Lo más interesante del programa correspondía a unidades del Ejército del Aire: una patrulla de aviones T-6, de la Escuela de Salamanca; otra de aviones T-33, de la de Talavera la Real, una tercera de Sabres, del Ala de Caza núm. 1, y una Escuadrilla del primer escuadrón de paracaidistas del Ejército del Aire. Cada unidad, dentro de las características de su material y de su forma particular de actuación, demostró un gran adiestramiento, que causó la general admiración de cuantos presenciaron el espectáculo, poniendo de manifiesto todos sus componentes un decidido empeño en aprovechar al máximo la ocasión que se les brindaba para mostrar el éxito logrado en la utilización del material. Otros números fuertes de la exhibición estuvieron constituídos por el vuelo acrobático del Comandante Aresti, ejecutado con gran finura y con esa impulsión característica en él que llenó de emoción a todos los espectadores, y la rotura de la barrera del sonido—posiblemente la primera vez que se hace públicamente en España—, que llevó a cabo el Comandante Azqueta, con un F-86. Un Grumman y un helicóptero del Servicio de Salvamento lucieron también sus posibilidades, y, finalmente, aunque no en orden cronológico, la acrobacia efectuada por un velero, el lanzamiento en paracaídas desde unos 3.000 metros de altura de la paracaidista francesa Colette Duval, las pasa das efectuadas por un B-47 de las Fuerzas Aéreas norteamericanas y la exhibición de algunos prototipos nacionales, fueron otras tantas atracciones de este espectáculo…

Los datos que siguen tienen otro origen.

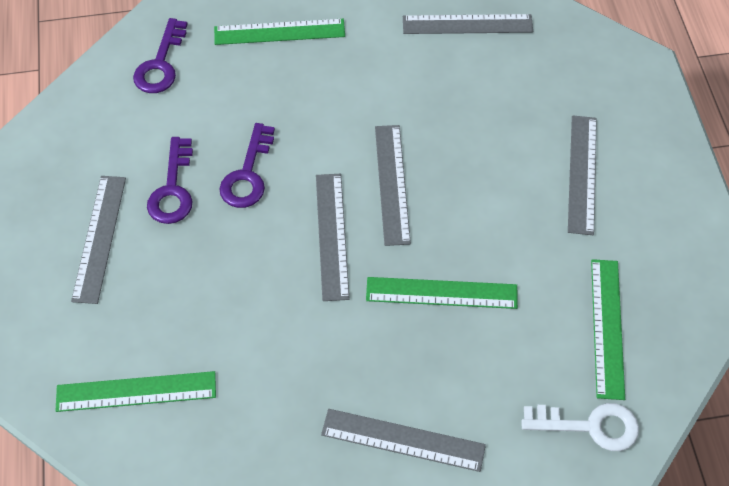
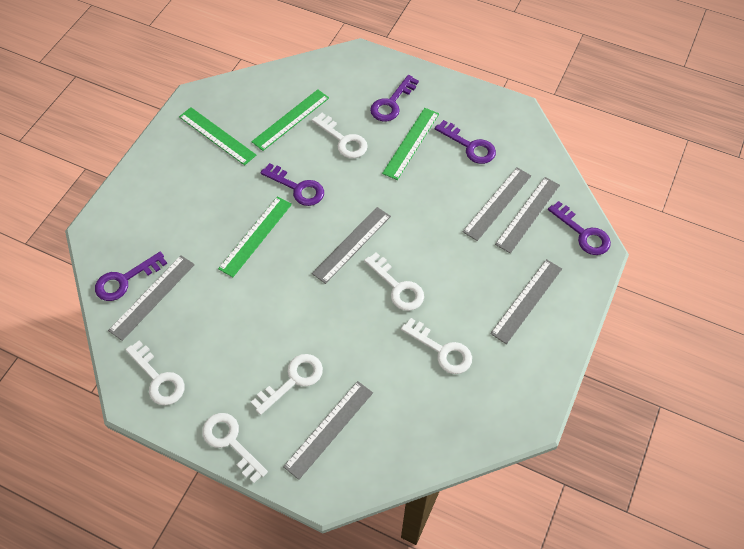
purple key: [133,18,188,93] [147,137,193,224] [219,123,275,208] = 3 -> [95,252,167,301] [260,163,324,206] [370,75,419,121] [435,120,496,164] [548,201,611,255] = 5
white key: [521,403,639,451] = 1 -> [125,341,185,405] [202,413,268,483] [251,354,323,415] [312,113,368,158] [364,252,424,311] [401,318,472,374] = 6

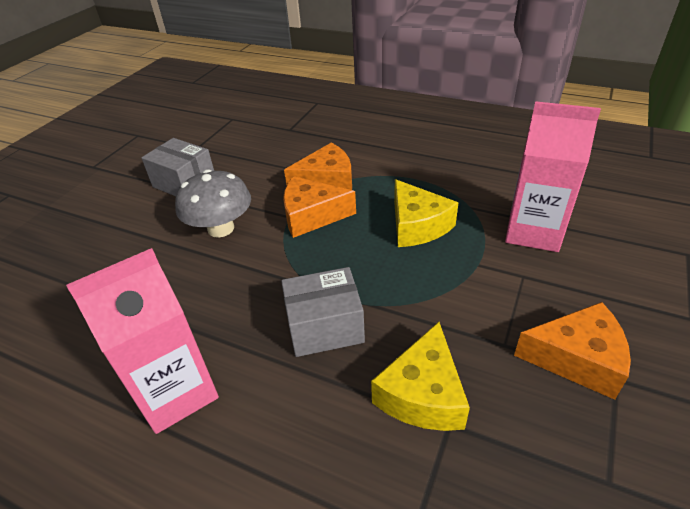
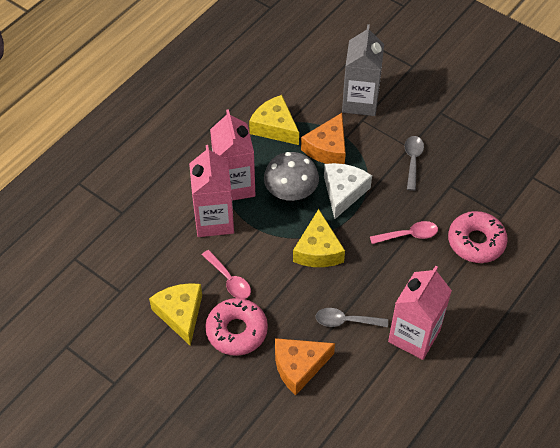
grey box: [142,138,214,196] [281,267,365,357] = 2 -> none = 0
grey carton: none = 0 -> [342,24,384,116] = 1
grey spoon: none = 0 -> [315,308,388,327] [404,136,424,191] = 2
orange cheese: [283,176,356,238] [284,143,352,190] [514,302,631,400] = 3 -> [275,338,335,395] [301,113,346,164] = 2
pink carton: [66,248,219,434] [505,101,601,252] = 2 -> [189,145,234,237] [210,109,256,200] [388,266,452,360] = 3
pink donut: none = 0 -> [205,298,268,356] [448,211,508,263] = 2
pink spoon: none = 0 -> [202,250,251,299] [370,221,438,244] = 2
white cheese: none = 0 -> [324,163,372,219] = 1
yellow cheese: [371,322,470,431] [394,179,458,247] = 2 -> [149,283,202,346] [249,95,299,145] [293,209,345,267] = 3

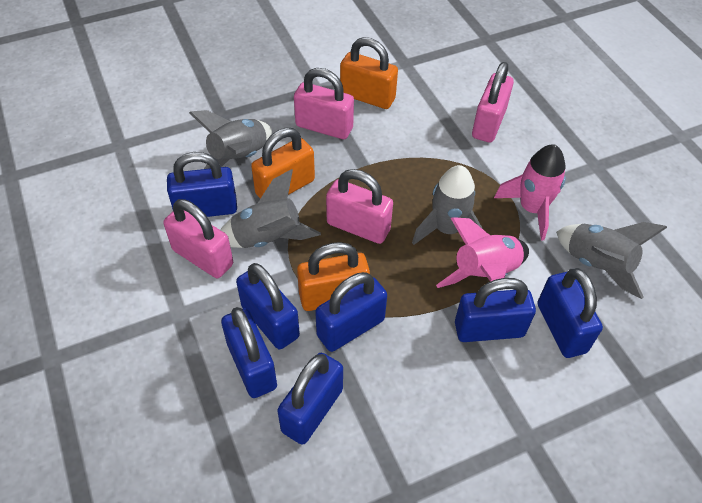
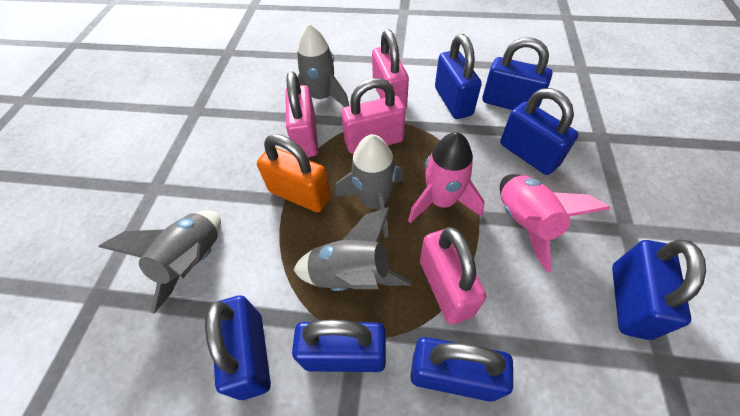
orange padlock: [251,128,315,199] [297,242,370,311] [340,37,398,109] = 3 -> [257,134,331,212] = 1

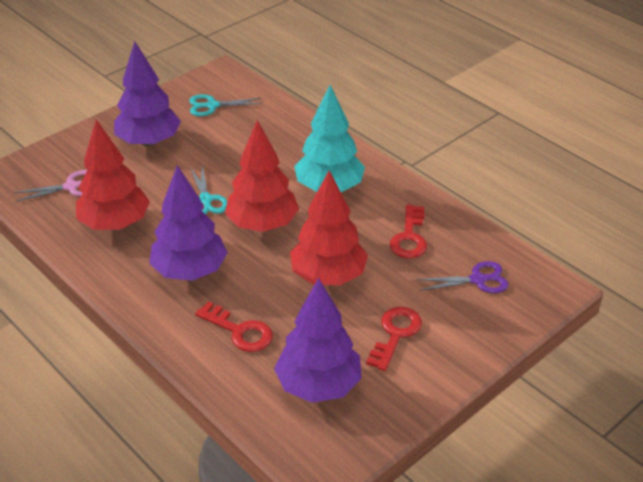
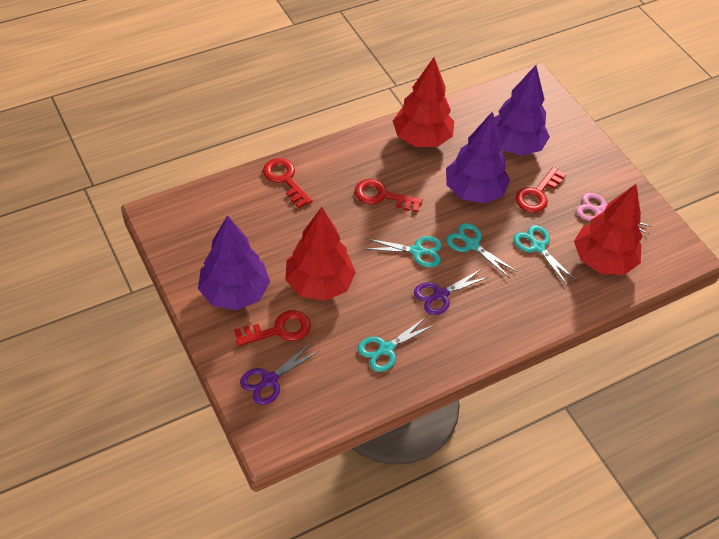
purple scissors: [417,261,509,293] = 1 -> [240,343,319,405] [414,269,489,315] = 2
red key: [195,301,273,352] [366,306,422,371] [390,205,427,258] = 3 -> [234,310,311,346] [263,158,313,208] [355,179,423,213] [516,167,566,213] = 4
turquoise scissors: [189,94,263,116] [190,165,228,214] = 2 -> [358,317,435,372] [366,236,442,267] [446,223,517,278] [513,225,576,285] = 4
turquoise tree: [294,85,365,192] = 1 -> none = 0

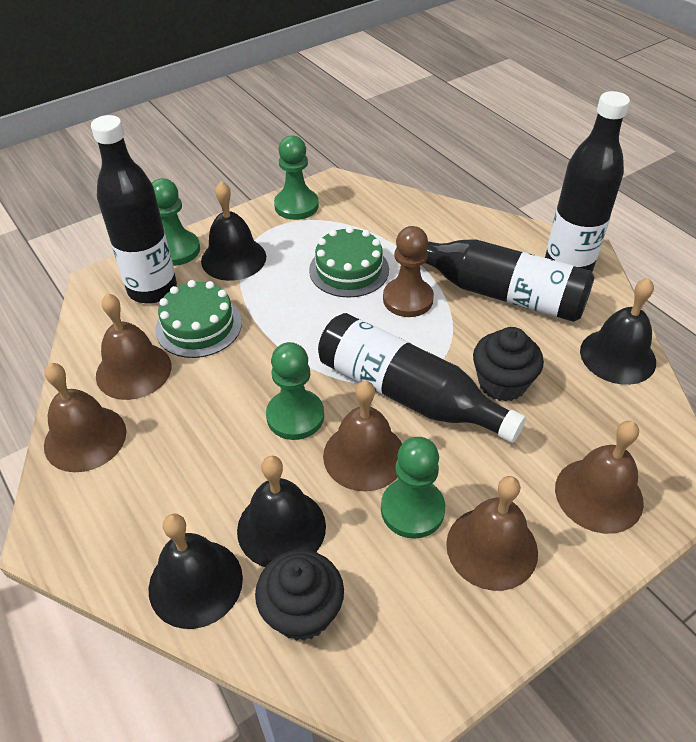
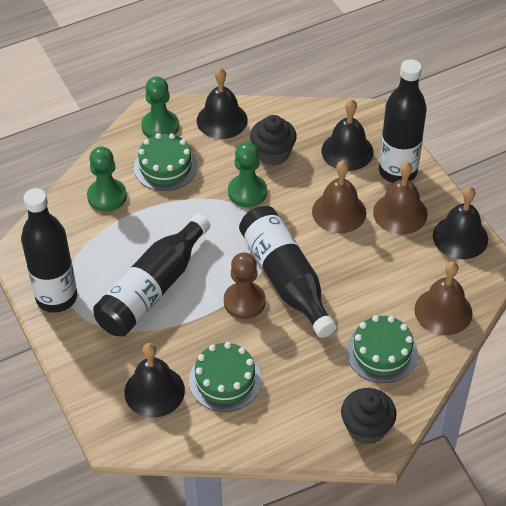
brown bell: [44,363,126,472] [96,293,171,400] [323,381,402,491] [446,476,538,591] [555,421,644,534] = 5 -> [312,161,366,233] [373,162,428,234] [414,261,473,335] = 3
green cake: [155,280,242,358] [309,226,389,298] = 2 -> [134,133,198,191] [189,342,262,412] [346,315,418,383] = 3
green pawn: [152,178,200,266] [266,342,324,440] [274,135,319,220] [381,437,445,539] = 4 -> [87,146,127,212] [141,76,179,138] [228,142,267,207] = 3

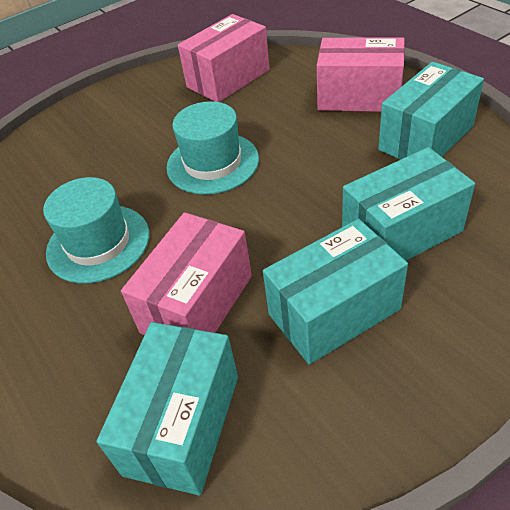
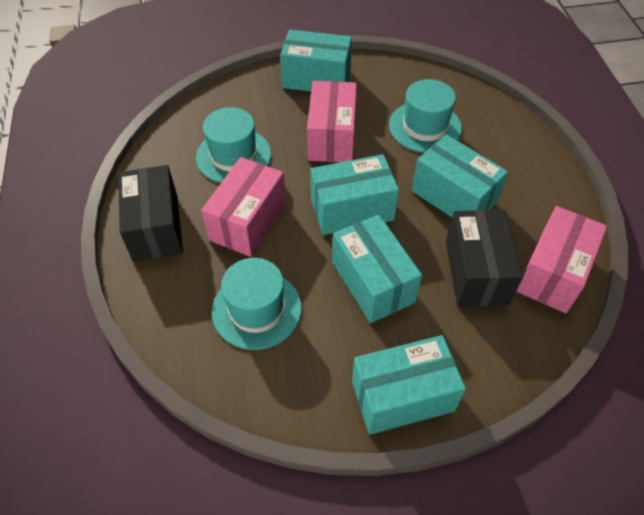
black box: none = 0 -> [118,165,183,262] [446,210,523,307] = 2
turquoise box: [97,322,238,496] [263,219,408,365] [342,147,475,261] [378,62,484,160] = 4 -> [280,30,352,91] [310,154,399,235] [332,215,422,323] [352,335,466,435] [412,134,508,217] = 5
turquoise hat: [43,177,149,284] [167,101,259,195] = 2 -> [196,107,271,183] [212,258,302,350] [389,79,462,153] = 3

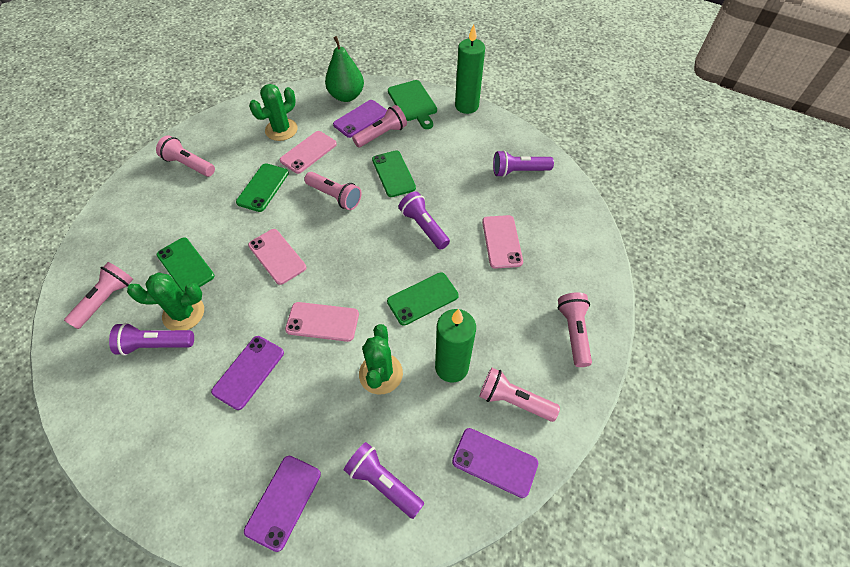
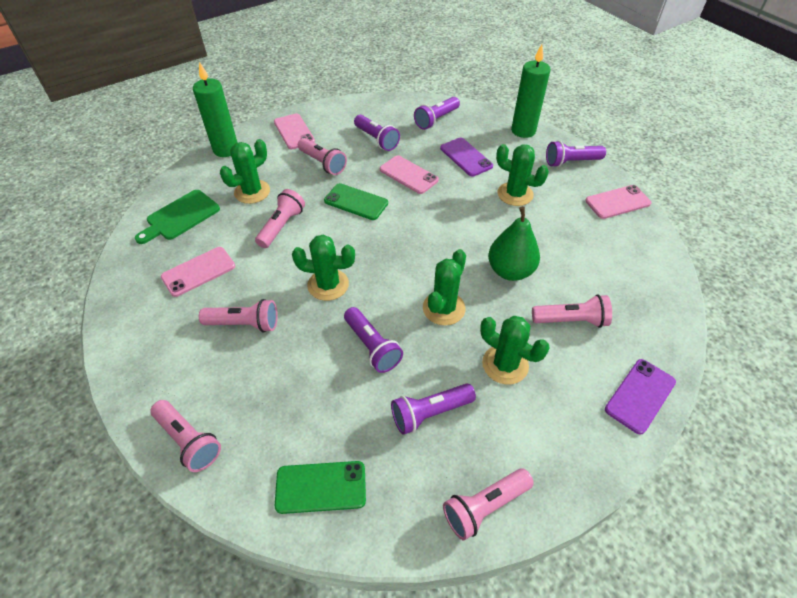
green cactus: [127,273,204,330] [249,84,298,141] [359,324,403,395] = 3 -> [220,139,270,204] [292,235,355,301] [423,249,466,326] [480,316,550,384] [496,144,549,206] = 5
green phone: [157,237,215,293] [236,163,289,212] [372,150,416,197] [387,273,459,326] = 4 -> [275,461,366,514] [324,183,388,220] = 2
purple flashlight: [109,323,194,356] [344,442,424,519] [399,192,450,250] [493,150,554,177] = 4 -> [344,307,403,373] [354,115,400,151] [391,384,476,435] [414,97,460,130] [546,140,606,167] = 5
purple phone: [211,336,284,410] [244,456,321,552] [333,100,387,138] [452,428,538,498] = 4 -> [440,138,493,177] [605,359,676,434] = 2

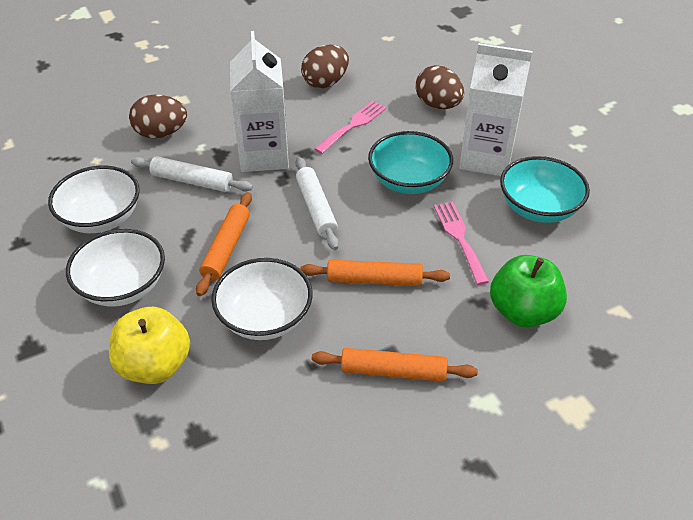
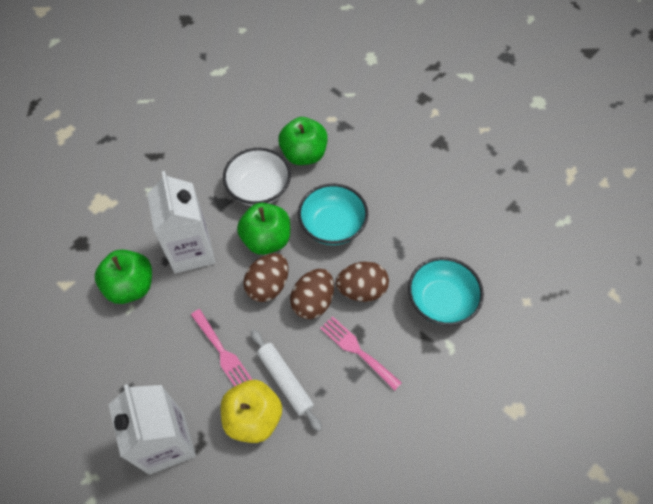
green apple: [490,255,567,328] = 1 -> [95,249,152,304] [237,203,290,255] [278,117,328,165] = 3
orange rolling pin: [196,192,252,296] [300,260,450,286] [312,348,478,382] = 3 -> none = 0
white bowl: [48,165,140,233] [66,229,165,307] [211,258,313,340] = 3 -> [223,148,291,206] = 1
white rolling pin: [131,156,253,192] [295,157,339,250] = 2 -> [251,329,322,432] = 1

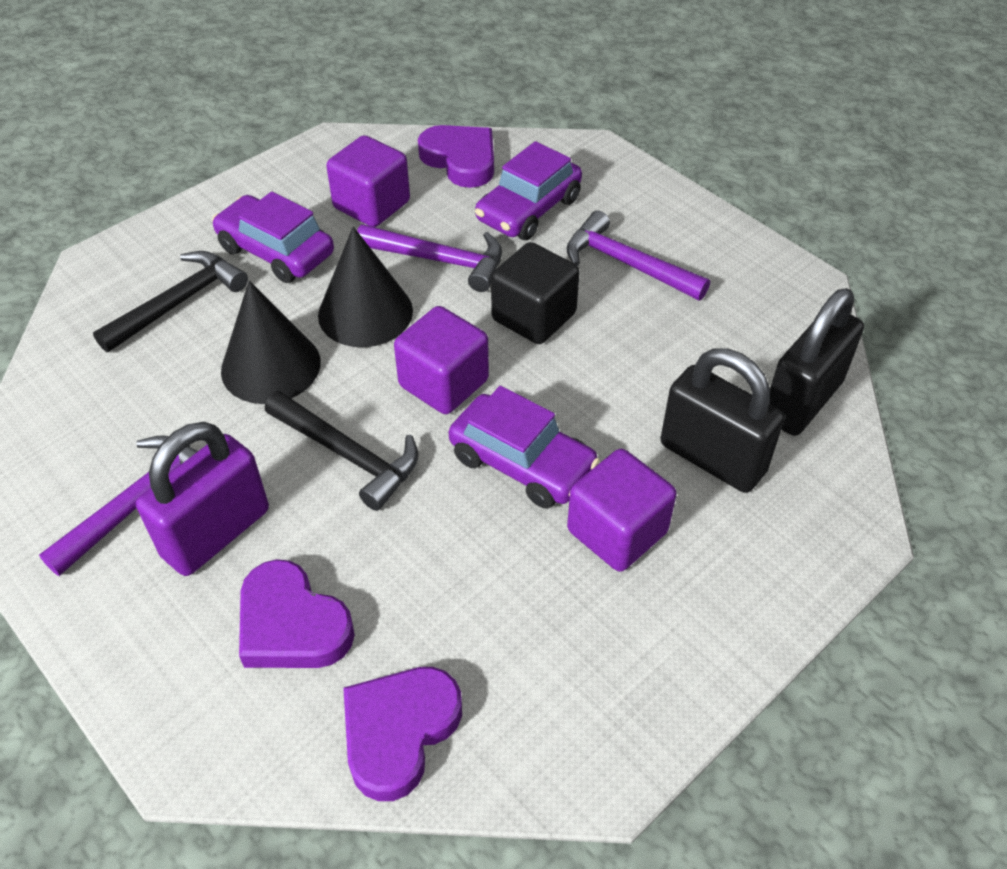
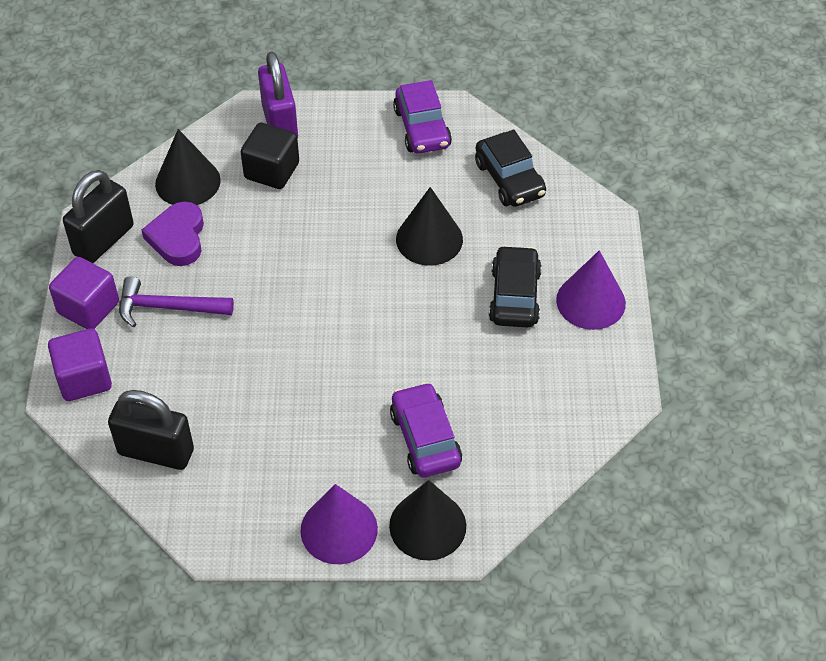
black car: none = 0 -> [475,130,546,207] [489,245,542,328] = 2
black cone: [221,281,321,404] [318,227,413,347] = 2 -> [155,129,221,205] [389,480,466,561] [396,187,463,265] = 3
black hammer: [93,251,248,352] [265,391,418,511] = 2 -> none = 0
purple car: [212,192,334,283] [449,386,600,509] [475,141,582,240] = 3 -> [390,382,462,477] [393,80,452,153] = 2
purple cone: none = 0 -> [300,484,378,564] [556,250,626,330] = 2
purple cube: [326,135,410,227] [394,306,489,414] [567,449,677,572] = 3 -> [48,328,112,401] [49,257,119,329] = 2
purple hammer: [39,435,198,576] [357,224,502,292] [566,210,710,300] = 3 -> [119,276,234,327] = 1
purple heart: [239,559,355,668] [343,667,462,801] [418,125,494,188] = 3 -> [142,202,204,266] = 1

Revista de Aeronáutica nº 191 [pdf], Octubre de 1956
El Mosquito era una unidad fabricada ya tras el final de la guerra, en Hatfield, en 1946. Anticuados y superados por los nuevos reactores, causaron baja rápidamente, quedando almacenados con muy pocas horas, volando con unidades de entrenamiento, alguna de bombardeo, y unidades meteorológicas.
Éste (s/n TK652), junto con los que estaban almacenados o en servicio, fue objeto en 1948 de una revisión de las uniones pegadas. En 1951 fue reasignado a una unidad de bombardeo, y causó baja de la RAF el 11 de enero de 1955, con tan solo 16h y 10 minutos de vuelo. Tras ser desmilitarizado, fue comprado por 500 libras por Rodolfo.
Acabado en color aluminio, ostentando la matricula provisional EC-WKH, y la bandera española en los planos y deriva, con una autorización especial, se llevó a cabo el vuelo ferry desde Inglaterra a Barajas, adoptando poco después, la matricula permanente EC-AKH. Sin nadie que le diera instrucción en el avión, aprendió «a las bravas» y se dio la suelta a sí mismo. La intención era traer langostas vivas desde Villa Cisneros a Baleares o la península. Cuenta el piloto que, en su primer vuelo, con un crucero a 15000 pies, cuando entregó las langostas al cliente parecía que estuvieran muertas, aunque casi todas revivieron al contacto con un agua más cálida…
Tras unos cuantos vuelos, no muy exitosos, y sufrir daños en Barajas, tras colisionar un camión con él y dañar dos metros de revestimiento, intentó venderlo. Tras un vuelo con Carlos Pombo Somoza, al que le encantó el aparato, le sugirió venderlo en Estados Unidos.
Y así fue. En agosto de 1957, ya adquirido por una empresa estadounidense, y aún con la pintura que lucía en España, sufrió una salida de pista en Kenora, Ontario, sin daños personales, pero que ocasionó el final de la vida del avión.